The assay was performed in two independent experiments, using two parallel cultures each. The first main experiment was performed with and without liver microsomal activation and a treatment period of 4 h. The second experiment was performed with a treatment period of 24 hours in the absence of metabolic activation and 4 hours in the presence of metabolic activation.
The highest concentration (1800 μg/mL) applied in the pre-experiment was chosen with regard to the molecular weight of the test item corresponding to a molar concentration of about 10 mM. The concentration range of both main experiments was limited by cytotoxic effects of the test item.
No substantial and reproducible dose dependent increase in mutant colony numbers was observed in both main experiments. No relevant shift of the ratio of small versus large colonies was observed up to the maximal concentration of the test item.
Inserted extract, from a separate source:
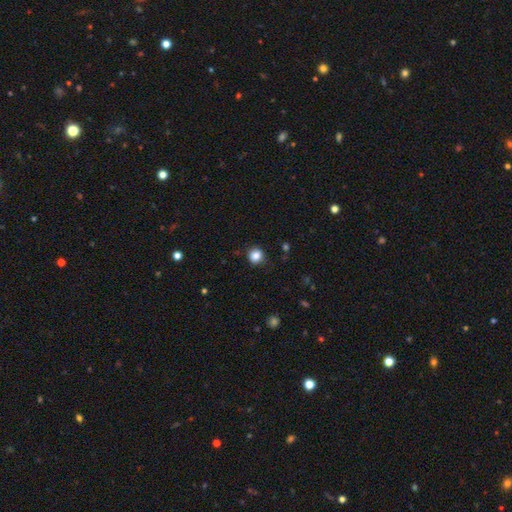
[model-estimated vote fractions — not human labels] Smooth or featured: smooth — 85% (star or artifact — 11%)
How rounded: round — 87% (in between — 12%)
Merging: none — 87% (minor disturbance — 10%)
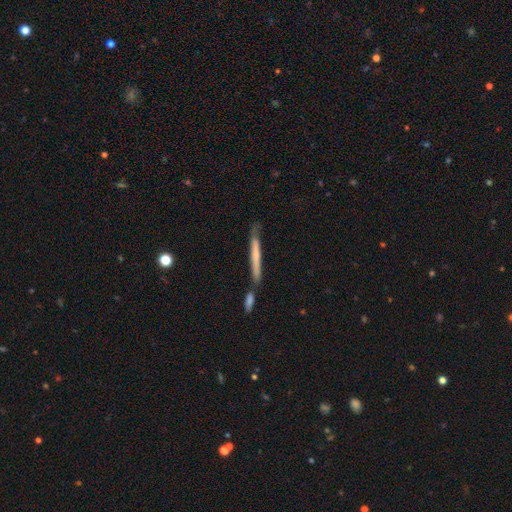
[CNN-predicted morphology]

Appropriate reference mutagens were used as positive controls and showed a distinct increase in induced mutant colonies, indicating that the tests were sensitive and valid.
The main experiments were evaluated at the following concentrations:
Experiment I:
without S9 mix: 14.1; 28.1; 56.3; 112.5; and 225.0 μg/mL
with S9 mix: 14.1; 28.1; 56.3; 112.5; and 225.0 μg/mL
Experiment II:
without S9 mix: 14.0; 28.0; 56.0; 112.0; and 168.0 μg/mL
with S9 mix: 80.0; 160.0; 180.0; 200.0; 220.0; and 240.0 μg/mL
In conclusion it can be stated that during the mutagenicity test described and under the experimental conditions reported the read-across substance, 4 -methyl-4 -phenylpentan-2 -ol, did not induce mutations in the mouse lymphoma thymidine kinase locus assay using the cell line L5178Y in the absence and presence of metabolic activation.
Therefore, 1,3-dimethyl-3-phenylbutyl acetate is also considered to be non-mutagenic in mammalian cells.
The test medium was checked for precipitation visible to the naked eye at the end of each treatment period just prior to removal of the test item. No precipitation was noted in the main experiments at the evaluated concentrations. In the first experiment relevant toxic effects indicated by a relative cloning efficiency of 1 or a relative total growth of less than 50 % of survival were observed at 112.5 μg/mL and above with and without metabolic activation. In the second experiment relevant toxic effects as described above were noted at 56.0 μg/mL and above without metabolic activation (24 h treatment), and 160 μg/mL and above with metabolic activation. The recommended toxic range of approximately 10 – 20% of survival or RTG was covered in all experimental parts.
The data generated in experiment I at 225.0 μg/mL without metabolic activation (culture I) and at 225.0 μg/mL with metabolic activation (culture II) are not considered valid since both parameters of toxicity (survival and RTG) remained below the threshold of 10 %. In experiment II, culture I with metabolic activation, the data at the maximum concentration of 240 μg/mL were also not considered valid due to exceedingly strong toxic effects.
No substantial and reproducible dose dependent increase of the mutation frequency was observed in both main experiments up to the maximum concentration with and without metabolic activation at both treatment intervals. A linear regression analysis (least squares) was performed to assess a possible dose dependent increase of mutant frequencies using SYSTAT statistics software.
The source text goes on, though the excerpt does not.